Mary Oliver (Provincetown, MA)

You won’t find many interviews from the contemporary poet Mary Oliver because she prefers that her work speak for itself. Over the course of her long and illustrious career, her work has been awarded the Pulitzer Prize for Poetry, the National Book Award, the L.L. Winship/PEN New England Award, and a Guggenheim Fellowship, among other accolades. She has published twenty-one books of poetry, including American Primitive (1983), House of Light (1990), Blue Iris (2004), and Swan (2010). Oliver currently lives in Provincetown, Massachusetts, a town that inspires much of her writing.
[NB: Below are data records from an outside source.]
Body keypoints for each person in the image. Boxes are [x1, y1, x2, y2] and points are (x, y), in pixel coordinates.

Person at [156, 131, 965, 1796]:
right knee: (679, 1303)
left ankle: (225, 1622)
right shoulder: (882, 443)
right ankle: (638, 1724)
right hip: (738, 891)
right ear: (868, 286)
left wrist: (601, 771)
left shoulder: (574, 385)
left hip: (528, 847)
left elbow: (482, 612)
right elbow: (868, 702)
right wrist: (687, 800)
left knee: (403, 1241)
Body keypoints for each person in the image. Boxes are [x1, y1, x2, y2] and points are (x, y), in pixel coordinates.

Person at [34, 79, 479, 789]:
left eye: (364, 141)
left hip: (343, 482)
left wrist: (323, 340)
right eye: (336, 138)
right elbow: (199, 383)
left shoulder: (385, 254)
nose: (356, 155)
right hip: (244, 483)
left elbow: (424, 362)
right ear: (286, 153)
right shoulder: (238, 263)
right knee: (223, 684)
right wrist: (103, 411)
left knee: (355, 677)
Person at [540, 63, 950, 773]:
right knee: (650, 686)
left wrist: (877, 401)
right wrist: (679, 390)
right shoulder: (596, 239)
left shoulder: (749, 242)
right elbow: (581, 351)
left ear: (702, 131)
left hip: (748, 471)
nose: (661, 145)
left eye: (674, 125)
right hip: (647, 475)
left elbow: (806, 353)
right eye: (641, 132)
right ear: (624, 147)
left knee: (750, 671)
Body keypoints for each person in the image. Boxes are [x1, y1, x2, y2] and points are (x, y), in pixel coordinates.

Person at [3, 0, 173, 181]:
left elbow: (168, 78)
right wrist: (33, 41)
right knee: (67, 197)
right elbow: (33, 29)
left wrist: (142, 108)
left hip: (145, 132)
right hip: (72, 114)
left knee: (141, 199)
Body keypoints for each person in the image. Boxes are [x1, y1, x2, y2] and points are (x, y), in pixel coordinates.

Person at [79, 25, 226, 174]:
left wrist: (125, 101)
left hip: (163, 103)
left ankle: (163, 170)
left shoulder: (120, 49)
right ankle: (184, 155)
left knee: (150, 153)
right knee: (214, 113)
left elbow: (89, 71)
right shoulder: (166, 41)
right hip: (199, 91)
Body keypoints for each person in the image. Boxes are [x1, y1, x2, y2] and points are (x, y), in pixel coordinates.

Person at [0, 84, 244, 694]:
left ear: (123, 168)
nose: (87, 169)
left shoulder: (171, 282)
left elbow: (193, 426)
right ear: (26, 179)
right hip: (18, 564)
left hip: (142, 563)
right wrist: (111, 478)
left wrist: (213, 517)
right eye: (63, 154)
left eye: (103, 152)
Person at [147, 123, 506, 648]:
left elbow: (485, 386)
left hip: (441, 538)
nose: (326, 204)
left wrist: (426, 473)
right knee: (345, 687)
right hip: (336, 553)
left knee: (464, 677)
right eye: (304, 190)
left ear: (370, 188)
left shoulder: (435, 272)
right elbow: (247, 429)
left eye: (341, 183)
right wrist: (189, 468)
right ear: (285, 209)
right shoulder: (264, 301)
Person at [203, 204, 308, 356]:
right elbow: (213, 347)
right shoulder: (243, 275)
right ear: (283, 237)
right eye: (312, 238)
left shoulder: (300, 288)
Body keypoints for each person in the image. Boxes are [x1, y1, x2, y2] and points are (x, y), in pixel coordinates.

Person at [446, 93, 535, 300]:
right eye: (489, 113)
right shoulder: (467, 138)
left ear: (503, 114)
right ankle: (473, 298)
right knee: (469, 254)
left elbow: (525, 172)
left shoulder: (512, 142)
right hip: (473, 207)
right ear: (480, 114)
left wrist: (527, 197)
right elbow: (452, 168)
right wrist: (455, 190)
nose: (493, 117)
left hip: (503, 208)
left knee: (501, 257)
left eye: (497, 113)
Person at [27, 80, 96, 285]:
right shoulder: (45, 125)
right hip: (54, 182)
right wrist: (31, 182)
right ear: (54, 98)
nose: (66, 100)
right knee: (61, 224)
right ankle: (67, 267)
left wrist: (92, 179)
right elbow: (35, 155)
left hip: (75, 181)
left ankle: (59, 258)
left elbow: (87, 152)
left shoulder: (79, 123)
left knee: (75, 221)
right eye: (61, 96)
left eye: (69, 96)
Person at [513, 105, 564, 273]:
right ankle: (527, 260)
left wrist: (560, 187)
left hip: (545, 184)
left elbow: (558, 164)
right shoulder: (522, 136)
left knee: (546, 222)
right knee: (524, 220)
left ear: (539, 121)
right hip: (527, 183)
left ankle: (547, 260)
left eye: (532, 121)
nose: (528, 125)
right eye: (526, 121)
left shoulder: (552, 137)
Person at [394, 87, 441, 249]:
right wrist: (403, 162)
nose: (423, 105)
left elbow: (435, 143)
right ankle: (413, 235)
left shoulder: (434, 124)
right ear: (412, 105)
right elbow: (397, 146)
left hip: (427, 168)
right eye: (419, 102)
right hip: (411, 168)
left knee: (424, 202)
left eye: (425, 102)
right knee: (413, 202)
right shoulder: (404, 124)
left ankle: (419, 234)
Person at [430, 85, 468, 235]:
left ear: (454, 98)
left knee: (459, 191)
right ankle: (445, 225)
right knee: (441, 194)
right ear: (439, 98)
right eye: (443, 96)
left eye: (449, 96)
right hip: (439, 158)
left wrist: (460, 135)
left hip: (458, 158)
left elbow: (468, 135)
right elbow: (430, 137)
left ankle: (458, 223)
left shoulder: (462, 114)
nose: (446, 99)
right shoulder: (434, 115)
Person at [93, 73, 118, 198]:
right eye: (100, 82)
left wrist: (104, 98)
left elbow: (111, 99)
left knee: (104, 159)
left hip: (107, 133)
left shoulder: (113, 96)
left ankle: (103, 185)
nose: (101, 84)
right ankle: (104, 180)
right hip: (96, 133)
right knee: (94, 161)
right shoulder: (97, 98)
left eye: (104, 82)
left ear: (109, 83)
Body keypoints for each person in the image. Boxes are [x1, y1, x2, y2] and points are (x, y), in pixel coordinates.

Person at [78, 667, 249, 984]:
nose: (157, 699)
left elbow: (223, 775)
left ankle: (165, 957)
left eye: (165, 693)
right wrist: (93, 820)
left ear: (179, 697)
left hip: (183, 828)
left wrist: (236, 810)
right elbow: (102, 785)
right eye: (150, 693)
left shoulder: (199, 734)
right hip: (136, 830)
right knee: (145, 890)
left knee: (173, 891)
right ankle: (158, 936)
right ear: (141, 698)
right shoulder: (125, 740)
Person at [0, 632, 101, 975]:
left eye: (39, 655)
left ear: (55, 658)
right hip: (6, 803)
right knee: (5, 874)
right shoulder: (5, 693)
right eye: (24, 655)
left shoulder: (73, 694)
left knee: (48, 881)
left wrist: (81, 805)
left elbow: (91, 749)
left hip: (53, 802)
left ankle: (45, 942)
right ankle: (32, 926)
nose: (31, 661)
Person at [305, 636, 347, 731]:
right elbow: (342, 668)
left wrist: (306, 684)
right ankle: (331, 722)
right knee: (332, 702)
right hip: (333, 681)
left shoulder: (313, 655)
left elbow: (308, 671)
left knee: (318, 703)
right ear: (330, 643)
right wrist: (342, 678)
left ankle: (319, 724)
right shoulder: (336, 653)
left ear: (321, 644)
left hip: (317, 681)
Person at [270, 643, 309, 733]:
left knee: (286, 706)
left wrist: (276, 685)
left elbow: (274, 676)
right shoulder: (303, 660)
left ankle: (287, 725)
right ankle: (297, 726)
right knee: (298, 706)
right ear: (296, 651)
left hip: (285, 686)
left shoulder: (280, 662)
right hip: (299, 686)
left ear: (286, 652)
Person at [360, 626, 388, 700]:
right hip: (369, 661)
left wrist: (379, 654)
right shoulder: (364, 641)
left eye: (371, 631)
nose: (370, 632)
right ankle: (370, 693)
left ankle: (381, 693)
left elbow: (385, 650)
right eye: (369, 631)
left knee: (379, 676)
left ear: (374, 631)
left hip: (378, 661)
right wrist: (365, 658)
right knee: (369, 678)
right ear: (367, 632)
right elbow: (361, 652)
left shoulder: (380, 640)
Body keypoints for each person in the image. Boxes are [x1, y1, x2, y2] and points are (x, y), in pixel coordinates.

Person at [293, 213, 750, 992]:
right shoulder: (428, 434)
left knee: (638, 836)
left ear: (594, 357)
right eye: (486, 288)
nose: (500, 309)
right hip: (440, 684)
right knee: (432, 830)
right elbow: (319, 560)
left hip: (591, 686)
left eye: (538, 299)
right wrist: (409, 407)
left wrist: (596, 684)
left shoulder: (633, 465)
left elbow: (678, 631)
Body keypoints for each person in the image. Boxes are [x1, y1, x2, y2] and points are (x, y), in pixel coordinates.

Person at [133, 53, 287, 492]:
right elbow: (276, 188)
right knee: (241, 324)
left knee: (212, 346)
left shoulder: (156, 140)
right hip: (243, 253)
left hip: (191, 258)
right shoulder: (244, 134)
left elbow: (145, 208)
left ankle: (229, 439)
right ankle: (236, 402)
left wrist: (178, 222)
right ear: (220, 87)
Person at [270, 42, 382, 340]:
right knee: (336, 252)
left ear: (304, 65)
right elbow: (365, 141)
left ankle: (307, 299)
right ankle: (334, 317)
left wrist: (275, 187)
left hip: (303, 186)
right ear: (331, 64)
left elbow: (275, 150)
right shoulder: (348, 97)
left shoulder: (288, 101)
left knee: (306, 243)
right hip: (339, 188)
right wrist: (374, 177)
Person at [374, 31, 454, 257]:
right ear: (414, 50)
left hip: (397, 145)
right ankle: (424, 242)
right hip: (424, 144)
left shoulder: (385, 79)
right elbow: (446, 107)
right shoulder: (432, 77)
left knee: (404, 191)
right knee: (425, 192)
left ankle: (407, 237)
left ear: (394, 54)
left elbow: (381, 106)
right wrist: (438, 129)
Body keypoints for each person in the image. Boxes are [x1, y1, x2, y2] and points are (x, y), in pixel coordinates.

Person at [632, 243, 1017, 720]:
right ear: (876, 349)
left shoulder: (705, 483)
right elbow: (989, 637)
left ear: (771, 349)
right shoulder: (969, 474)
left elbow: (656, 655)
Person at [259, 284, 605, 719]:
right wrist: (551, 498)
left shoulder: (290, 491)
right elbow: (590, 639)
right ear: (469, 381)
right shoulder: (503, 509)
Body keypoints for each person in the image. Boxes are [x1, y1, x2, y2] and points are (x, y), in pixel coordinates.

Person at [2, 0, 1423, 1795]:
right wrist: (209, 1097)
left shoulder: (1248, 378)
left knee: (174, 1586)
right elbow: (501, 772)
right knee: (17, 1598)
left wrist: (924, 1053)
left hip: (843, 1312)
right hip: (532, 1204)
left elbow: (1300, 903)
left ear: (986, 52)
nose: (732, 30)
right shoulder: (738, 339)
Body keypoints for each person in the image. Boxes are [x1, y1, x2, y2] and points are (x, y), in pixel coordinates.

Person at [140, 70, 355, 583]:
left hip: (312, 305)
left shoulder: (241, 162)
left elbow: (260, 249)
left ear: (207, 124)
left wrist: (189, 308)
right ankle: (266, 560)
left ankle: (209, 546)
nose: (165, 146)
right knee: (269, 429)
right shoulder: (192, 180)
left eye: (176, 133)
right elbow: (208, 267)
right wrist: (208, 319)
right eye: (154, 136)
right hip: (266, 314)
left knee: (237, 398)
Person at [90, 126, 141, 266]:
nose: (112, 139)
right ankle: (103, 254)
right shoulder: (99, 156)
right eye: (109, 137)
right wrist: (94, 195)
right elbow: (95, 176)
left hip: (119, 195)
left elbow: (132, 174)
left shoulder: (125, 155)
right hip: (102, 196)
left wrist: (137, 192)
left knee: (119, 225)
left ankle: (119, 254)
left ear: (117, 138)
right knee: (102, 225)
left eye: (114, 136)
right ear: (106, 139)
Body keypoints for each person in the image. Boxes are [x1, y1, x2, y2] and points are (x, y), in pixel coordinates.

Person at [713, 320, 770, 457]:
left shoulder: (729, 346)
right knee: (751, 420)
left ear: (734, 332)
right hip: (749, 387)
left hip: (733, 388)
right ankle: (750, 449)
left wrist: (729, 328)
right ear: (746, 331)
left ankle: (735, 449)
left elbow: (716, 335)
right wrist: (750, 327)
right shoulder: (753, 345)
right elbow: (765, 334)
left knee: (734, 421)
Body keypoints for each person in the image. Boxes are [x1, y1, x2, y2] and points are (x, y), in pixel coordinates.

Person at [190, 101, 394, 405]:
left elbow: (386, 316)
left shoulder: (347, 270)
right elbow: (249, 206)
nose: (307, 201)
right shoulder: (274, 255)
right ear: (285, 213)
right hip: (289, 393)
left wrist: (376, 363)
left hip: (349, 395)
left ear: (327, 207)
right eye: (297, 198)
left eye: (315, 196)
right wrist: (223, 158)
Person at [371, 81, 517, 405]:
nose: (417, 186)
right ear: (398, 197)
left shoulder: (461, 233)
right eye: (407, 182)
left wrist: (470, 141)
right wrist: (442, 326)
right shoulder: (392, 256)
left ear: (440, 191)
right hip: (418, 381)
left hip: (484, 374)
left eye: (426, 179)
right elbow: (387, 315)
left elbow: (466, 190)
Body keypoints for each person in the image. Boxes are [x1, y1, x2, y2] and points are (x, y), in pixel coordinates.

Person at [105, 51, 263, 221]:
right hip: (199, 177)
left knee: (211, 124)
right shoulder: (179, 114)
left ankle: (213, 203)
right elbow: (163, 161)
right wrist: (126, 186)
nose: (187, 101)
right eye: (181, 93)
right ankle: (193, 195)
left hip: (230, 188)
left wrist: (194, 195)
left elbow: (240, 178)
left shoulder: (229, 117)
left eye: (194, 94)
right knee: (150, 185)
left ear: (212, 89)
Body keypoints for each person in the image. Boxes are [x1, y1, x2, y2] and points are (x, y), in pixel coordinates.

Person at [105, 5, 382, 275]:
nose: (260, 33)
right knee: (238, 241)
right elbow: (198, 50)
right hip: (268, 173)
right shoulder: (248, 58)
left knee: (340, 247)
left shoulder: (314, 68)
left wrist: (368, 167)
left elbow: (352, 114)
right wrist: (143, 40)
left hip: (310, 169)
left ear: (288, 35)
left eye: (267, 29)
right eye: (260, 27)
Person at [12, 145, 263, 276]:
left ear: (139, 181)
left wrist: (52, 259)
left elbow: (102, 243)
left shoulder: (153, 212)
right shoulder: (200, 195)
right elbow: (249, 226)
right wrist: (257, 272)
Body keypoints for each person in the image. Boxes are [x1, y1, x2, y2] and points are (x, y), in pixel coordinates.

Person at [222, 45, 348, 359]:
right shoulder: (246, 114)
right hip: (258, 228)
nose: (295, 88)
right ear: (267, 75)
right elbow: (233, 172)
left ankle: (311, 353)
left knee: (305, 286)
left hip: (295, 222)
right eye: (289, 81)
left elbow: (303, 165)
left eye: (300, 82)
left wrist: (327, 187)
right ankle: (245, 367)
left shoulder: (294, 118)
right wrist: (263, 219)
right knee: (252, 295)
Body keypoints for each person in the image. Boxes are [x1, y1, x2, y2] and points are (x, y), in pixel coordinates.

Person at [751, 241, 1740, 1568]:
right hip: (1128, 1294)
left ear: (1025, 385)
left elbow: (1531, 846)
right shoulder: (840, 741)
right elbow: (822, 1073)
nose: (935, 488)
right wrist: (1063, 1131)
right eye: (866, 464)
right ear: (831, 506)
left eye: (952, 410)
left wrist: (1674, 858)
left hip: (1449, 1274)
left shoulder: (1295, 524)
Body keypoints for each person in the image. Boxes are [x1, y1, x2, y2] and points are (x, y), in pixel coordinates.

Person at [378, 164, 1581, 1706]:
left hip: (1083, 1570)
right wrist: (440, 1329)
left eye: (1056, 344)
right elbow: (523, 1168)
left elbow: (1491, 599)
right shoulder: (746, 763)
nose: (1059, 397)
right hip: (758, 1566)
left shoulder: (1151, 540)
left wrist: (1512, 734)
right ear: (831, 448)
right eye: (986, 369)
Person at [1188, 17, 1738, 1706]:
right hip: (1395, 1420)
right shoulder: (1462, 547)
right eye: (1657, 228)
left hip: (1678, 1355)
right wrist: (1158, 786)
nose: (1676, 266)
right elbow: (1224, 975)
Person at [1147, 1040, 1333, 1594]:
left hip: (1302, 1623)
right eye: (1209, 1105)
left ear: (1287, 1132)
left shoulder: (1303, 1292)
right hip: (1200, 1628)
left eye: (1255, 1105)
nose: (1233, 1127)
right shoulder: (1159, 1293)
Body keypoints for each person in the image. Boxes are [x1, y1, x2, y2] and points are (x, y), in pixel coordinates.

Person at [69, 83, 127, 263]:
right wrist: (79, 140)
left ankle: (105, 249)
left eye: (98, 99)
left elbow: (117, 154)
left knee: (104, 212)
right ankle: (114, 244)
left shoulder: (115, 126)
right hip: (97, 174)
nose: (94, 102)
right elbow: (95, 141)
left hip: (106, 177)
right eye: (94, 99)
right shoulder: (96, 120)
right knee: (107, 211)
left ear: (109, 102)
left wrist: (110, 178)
If you’re looking for a place to start, we recommend picking up No Voyage and Other Poems, a book she published in 1963 at only 28 years old.

Rosanna Warren (Fairfield, CT)

Rosanna Warren was born in Fairfield, Connecticut and while she no longer calls the region home, New England has a magnetic pull that keeps drawing her back in. After leaving her hometown of Fairfield, Warren studied at Yale University as an undergraduate and, after receiving her Master’s Degree, taught as a professor for many years at Boston University. A critically recognized poet, Warren has been awarded several Pushcart Prizes, as well as the American Academy of Arts and Letters Award of Merit in Poetry, and a Guggenheim Fellowship. We recommend you start with Warren’s aptly titled Snow Day (1981).